Bei seinem Amtsantritt hatte Oberbürgermeister Martin Horn angekündigt, die Digitalisierung in Freiburg vorantreiben zu wollen. „Nun müssen Taten folgen“, sagte der 34-Jährige vor Journalisten im Rathaus. Konkret sollen in den kommenden sieben bis zehn Jahren alle 66 städtischen Schulen mit einer umfassenden digitalen Infrastruktur ausgestattet werden. Bis zu 60 Millionen Euro soll das Update mit Breitband, Beamern und Tablets kosten.

„Wir wollen, dass zu jeder Zeit und an jedem Ort in einer Freiburger Schule digital gelernt werden kann“, fasst Hermann Maier, Leiter des Amtes für Schule und Bildung, das ambitionierte Vorhaben zusammen. Denn aktuell zählt Freiburg in Sachen Digitales Lernen zu den Hinterbänklern. „Wir sind suboptimal ausgestattet, wir haben längst nicht überall Beamer und in den Klassenräumen auch kein WLAN, das bremst den Lernbetrieb“, sagt Dejan Mihajlovic, Lehrer an der Pes-talozzi-Realschule und Vorstandsmitglied im Zentrum für digitalen
Fortschritt D64. Umso mehr freut sich der 42-Jährige über die Pläne der Stadt. Die will nicht nur die Schulen an das leistungsfähige Breitbandnetz der badenIT anbinden, sondern auch alle Klassenräume verkabeln und den Schülern eine große Zahl flexibler Endgeräte wie Tablets zur Verfügung stellen. Insgesamt geht die Verwaltung von mehreren Tausend gleichzeitig genutzter Geräte aus.

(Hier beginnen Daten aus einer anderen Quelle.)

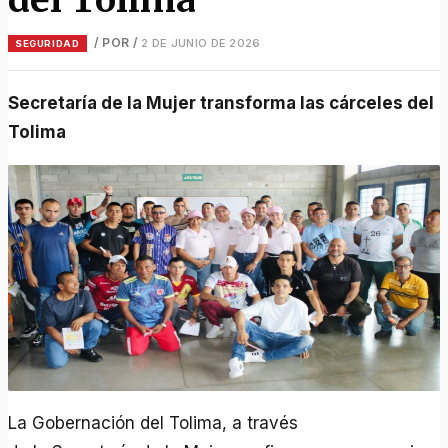
/ POR
/
2 DE JUNIO DE 2026
SEGURIDAD
Secretaría de la Mujer transforma las cárceles del
Tolima
La Gobernación del Tolima, a través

Dafür sind im Etat der nächsten zwei Jahre 14 Millionen Euro reserviert „Es reicht aber nicht, nur einen Elektriker zu holen“, sagt Andrea Katzer-Hug, Leiterin des Gebäudemanagements. „Das ist eine große Herausforderung“, bestätigt Horn, der auf Förderungen aus Stuttgart und Berlin hofft. Mit der Einrichtung des neuen Amtes für Digitales und IT sei Freiburg den neuen Herausforderungen aber gewachsen. Für die Umsetzung sind in den nächs-ten zwei Jahren fünf weitere Personalstellen in verschiedenen Ämtern für knapp 650.000 Euro geplant.

Endlich Zukunft: Wie sehr sich Freiburger Schülerinnen und Schüler freuen dürfen, hängt auch vom Digitalpakt ab.

Bereits die Hälfte der Freiburger Schulen hat ein Konzept erarbeitet, wie man die neue Technik sinnvoll in den Unterricht einbringt und ob Schüler beispielsweise auch Geräte von zu Hause mitbringen können. Mihajlovic warnt davor, diese Debatten zu verkürzen. Denn zwar könne man flächendeckend an allen Schulen einen Unterbau ins-tallieren, die notwendigen Pläne müsste man allerdings noch individuell erarbeiten: „Das ist ein komplexes Thema, für das wir einen Dialog brauchen, der auch außerhalb der Schulen geführt werden sollte.“

Welche Schulen zuerst umgebaut werden sollen, ist noch nicht klar. Vom Land fließen aber noch in diesem Jahr 1,65 Millionen Euro nach Freiburg. Beim Zustandekommen des fünf Milliarden Euro schweren Digitalpaktes mit dem Bund würden knapp 650 Millionen Euro nach Baden-Württemberg gehen. Dazu ist allerdings eine Grundgesetzänderung notwendig, da bei Bund-Land-Projekten bisher eine 50/50-Finanzierung vorgesehen ist.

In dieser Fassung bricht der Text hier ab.